Materials provided:
---

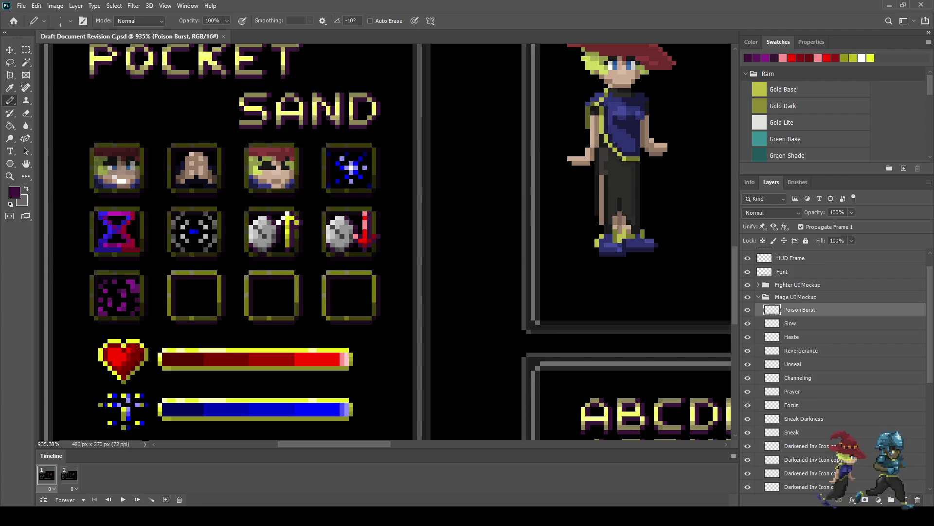
- Add a new empty layer named Fireball above Poison Burst and save
key(ctrl+shift+alt+n)
double_click(793, 310)
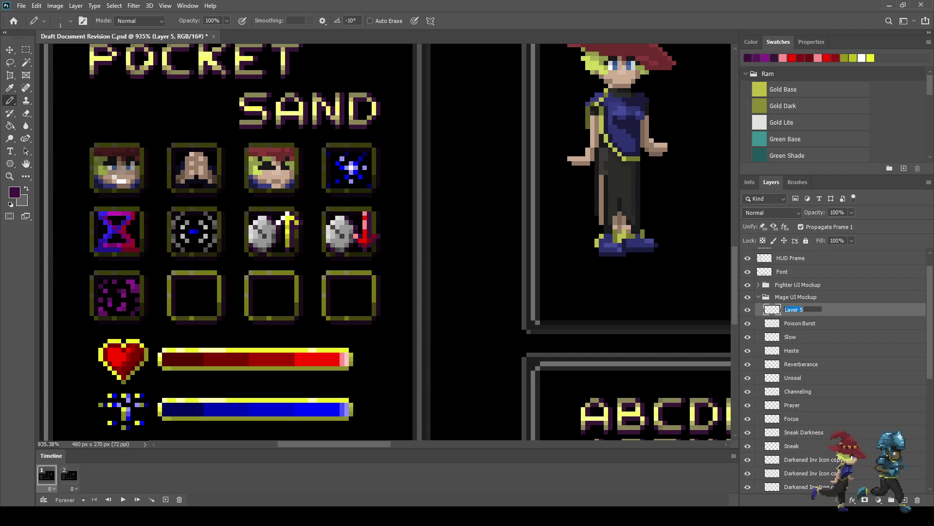
text(Firebal)
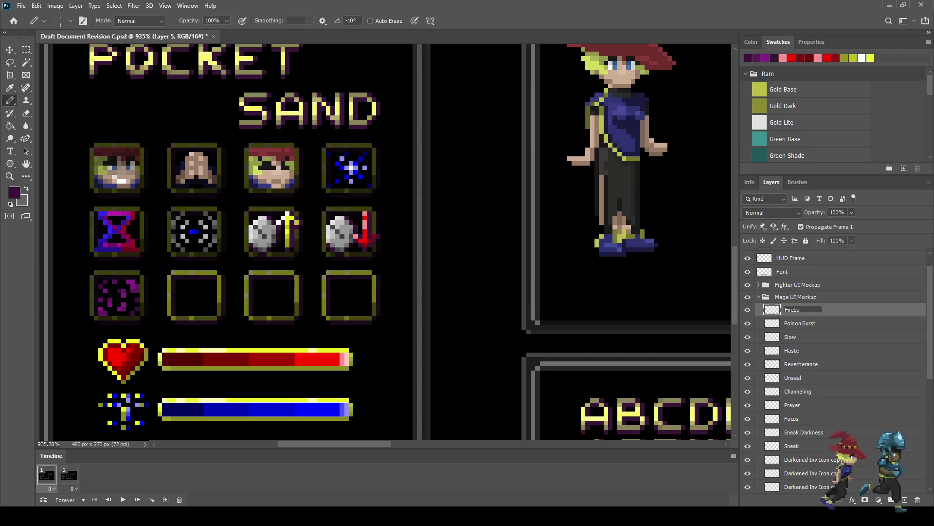
key(Return)
key(ctrl+s)
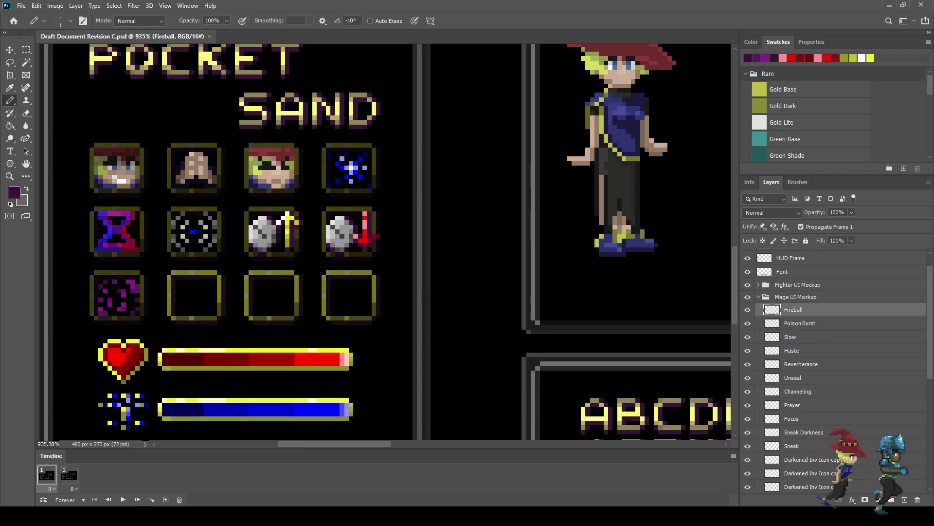
- Duplicate the darkened slot overlay onto the second empty slot, save, and reselect Fireball
click(806, 460)
key(ctrl+j)
key(ctrl+t)
key(Right)
key(Right)
key(Right)
key(Right)
key(Right)
key(Right)
key(Right)
key(Right)
key(Right)
key(Right)
key(Return)
key(b)
key(ctrl+s)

---

How to complete this task: From the records given above, reproduce all text exactly and exclude each picture.

Written answer:
- Add a new empty layer named Fireball above Poison Burst and save
key(ctrl+shift+alt+n)
double_click(793, 310)
text(Firebal)
key(Return)
key(ctrl+s)
- Duplicate the darkened slot overlay onto the second empty slot, save, and reselect Fireball
click(806, 460)
key(ctrl+j)
key(ctrl+t)
key(Right)
key(Right)
key(Right)
key(Right)
key(Right)
key(Right)
key(Right)
key(Right)
key(Right)
key(Right)
key(Return)
key(b)
key(ctrl+s)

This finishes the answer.